Scan the entries below for the word "Acceso" and copy every line in which it occurs.

▶ [Data listing]:
════

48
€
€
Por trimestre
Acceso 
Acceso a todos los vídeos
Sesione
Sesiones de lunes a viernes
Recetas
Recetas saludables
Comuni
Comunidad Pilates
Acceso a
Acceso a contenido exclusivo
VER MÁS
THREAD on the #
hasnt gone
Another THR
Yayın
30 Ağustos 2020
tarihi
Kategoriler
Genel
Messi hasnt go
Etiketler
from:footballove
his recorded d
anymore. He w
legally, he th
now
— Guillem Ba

════

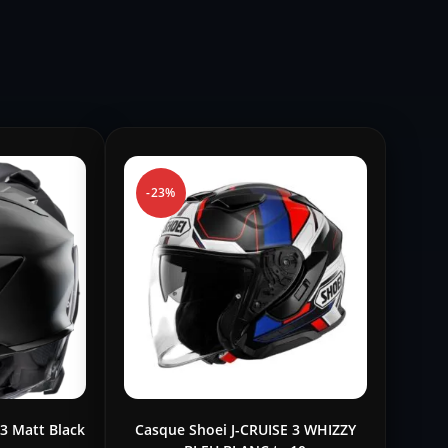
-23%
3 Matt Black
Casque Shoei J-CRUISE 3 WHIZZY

════

▶ [Written reply]:
Acceso 
Acceso a todos los vídeos
Acceso a
Acceso a contenido exclusivo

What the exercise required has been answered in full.